*Extract:*
|---|
Wednesday, July 21, 2004

Federal Reserve Chairman Alan Greenspan weighed into the political debate on jobs yesterday, saying the disparity between top income-earners and hourly workers is getting worse.

Mr. Greenspan also argued passionately for action to address chronically high joblessness among blacks, which he called a “failure of our society” that is partly due to discrimination, in testimony before the House Financial Services Committee.

The answer to problems of joblessness, the focus of a partisan war all year, is to increase education and skills so that workers can qualify for the good-paying but highly technical jobs being created in the economy, he said.



“We do have problems with the distribution of income,” he said. “The skill premium for skilled workers versus lesser-skilled continues to widen.

“Real wages have been rising,” he said, but “there’s been a disproportionate rise in the 20 percent of payrolls which were supervisory workers,” who have higher qualifications, while the wages of hourly workers have “barely budged.”
|---|
*Supplied material:*
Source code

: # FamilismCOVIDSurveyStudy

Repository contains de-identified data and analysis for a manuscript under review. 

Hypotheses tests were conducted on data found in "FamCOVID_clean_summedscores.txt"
|---|
*Job item:* In the news report on Alan Greenspan's testimony, before which committee did he testify?

*Result of this exercise:* The House Financial Services Committee.